October 28, 2013

The Party's Over

We’ve been living on borrowed time for the past month.  Daytime temperatures have risen as high as the sixties and low seventies while the all-important nighttime temperatures dropped into the thirties but fell below 35 only once or twice.  The result has been a best-of-both-worlds autumn: lots of color on the things that are supposed to change color (trees and shrubs), with an extended season of green for our annuals and temperature-sensitive perennials. 
The Japanese waxbells that were still
attractive just a few weeks ago...
Three nights ago, though, a cold front came through Boston and we awakened to temperatures in the low twenties.  In just six hours, the last vestige of the 2013 summer gardening season vanished.
... turned to brown stalks overnight.
The change was startling.  The Carolina Silverbell (Halesia tetraptera) behind our house dropped every one of its still-green leaves in the space of a few hours.  Our Japanese waxbells (Kirengeshoma palmata), though somewhat straggly in appearance because we’re down to ten hours of sunlight, were looking fine Thursday afternoon.  Friday morning, they were limp brown stalks.  Except for the most sheltered specimens, our hostas collapsed into yellow mush.  Overnight, the leaves on our hydrangeas turned limp and black.
The inner sidewalk bed on
Memorial Day...
Those few hours of a hard freeze greatly simplified our end-of-gardening-season clean-up strategy.  A week ago, I was cutting down perennials as they passed from green to yellow.  This past weekend, Betty and I clear-cut entire beds.  The only perennials that stand unscathed are the hellebores and heucheras (both winter-hardy), and a group of plants that are marked to be divided.
... and after it was cut down
over the weekend.
The vegetable garden is now just a small clutch of frost-tolerant root crops (turnips, carrots) and cold-indifferent specimens like chard and leeks.  The fence is gone, and we can only hope that the deer are occupied elsewhere.  The day before the hard frost, we were in the Berkshires and raced back in the later afternoon, picking two dozen gorgeous butternut squash just as the sun set.  Had those squash remained in the garden overnight, they would have been damaged.  Instead, they’re now in our basement, cleaned and ready to age into perfection and ready for use over the next several months.

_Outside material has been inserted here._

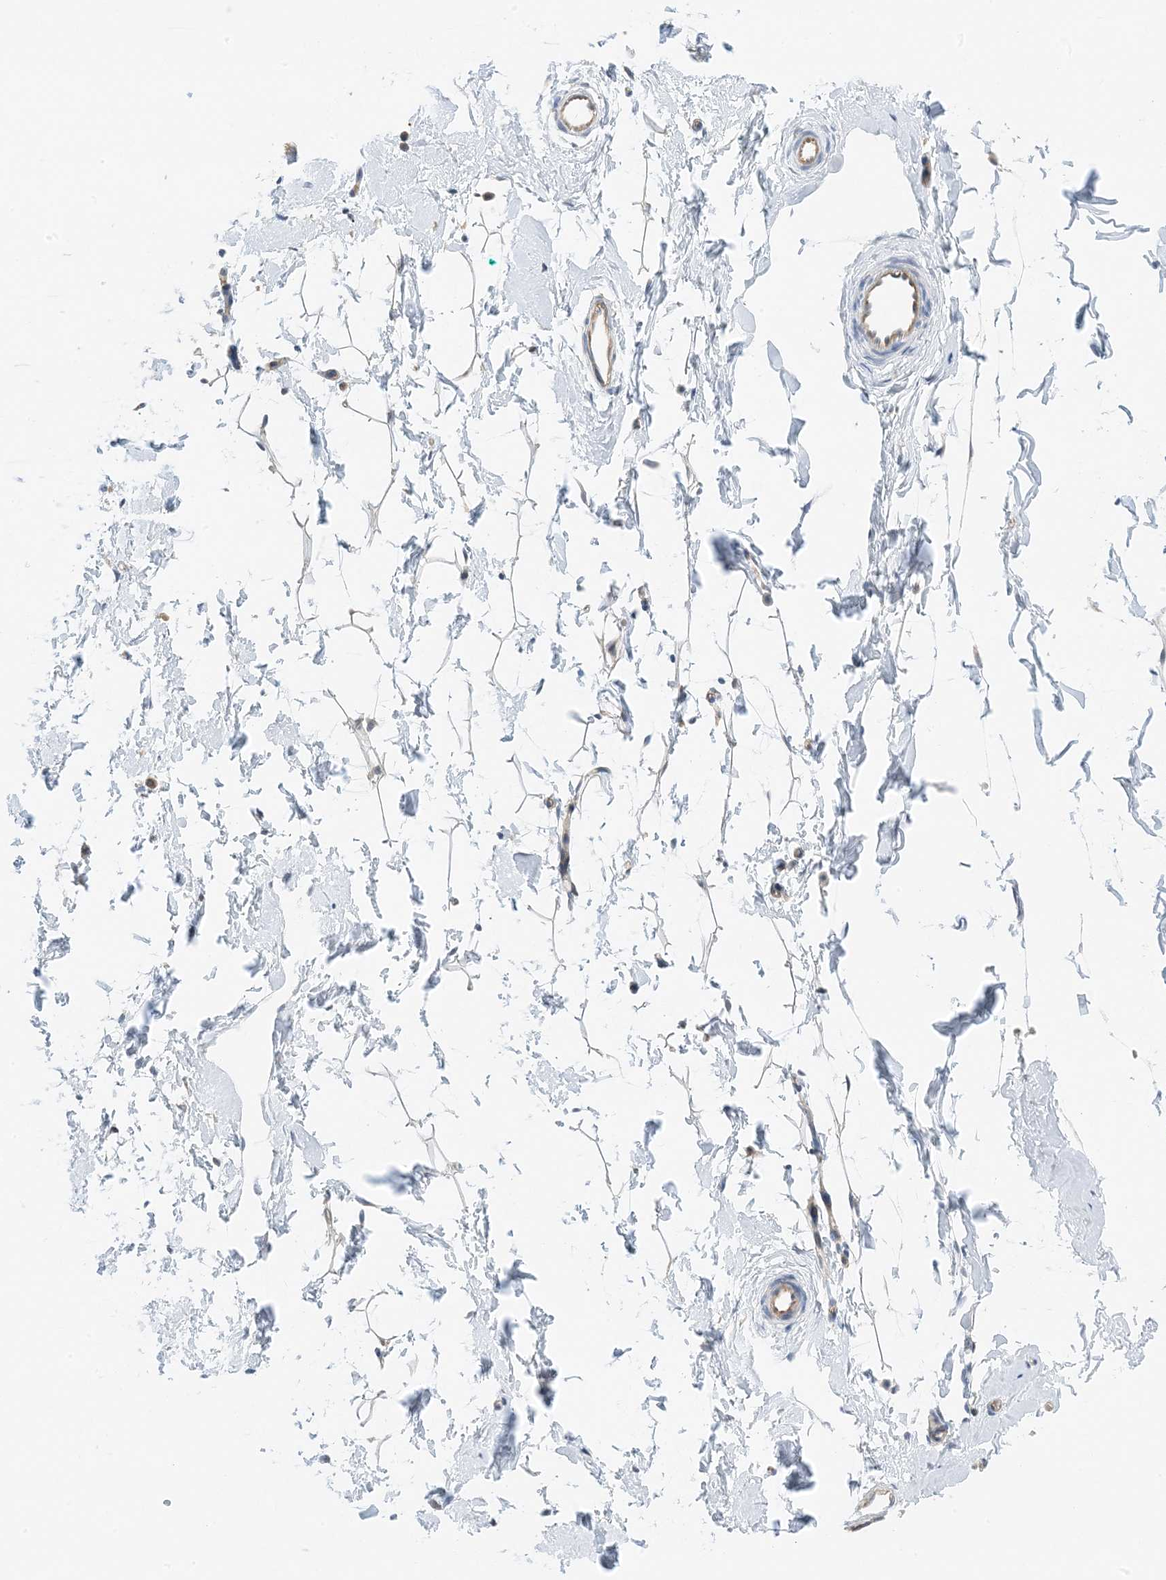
{"staining": {"intensity": "negative", "quantity": "none", "location": "none"}, "tissue": "adipose tissue", "cell_type": "Adipocytes", "image_type": "normal", "snomed": [{"axis": "morphology", "description": "Normal tissue, NOS"}, {"axis": "topography", "description": "Breast"}], "caption": "A histopathology image of adipose tissue stained for a protein demonstrates no brown staining in adipocytes. (Stains: DAB immunohistochemistry (IHC) with hematoxylin counter stain, Microscopy: brightfield microscopy at high magnification).", "gene": "KIFBP", "patient": {"sex": "female", "age": 23}}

There’s no rhyme or reason to the date of the first hard frost.  It has come as early as the middle of September and as late as early November.  Given a choice in the matter, I prefer the lingering autumn, with a gradual cooling that is finally punctuated by that freeze.  We have at least four months before we see the first crocus and snowdrops, and five months before winter gives up its hold on our corner of New England.  Knowing what lies ahead makes me appreciate this October respite all the more.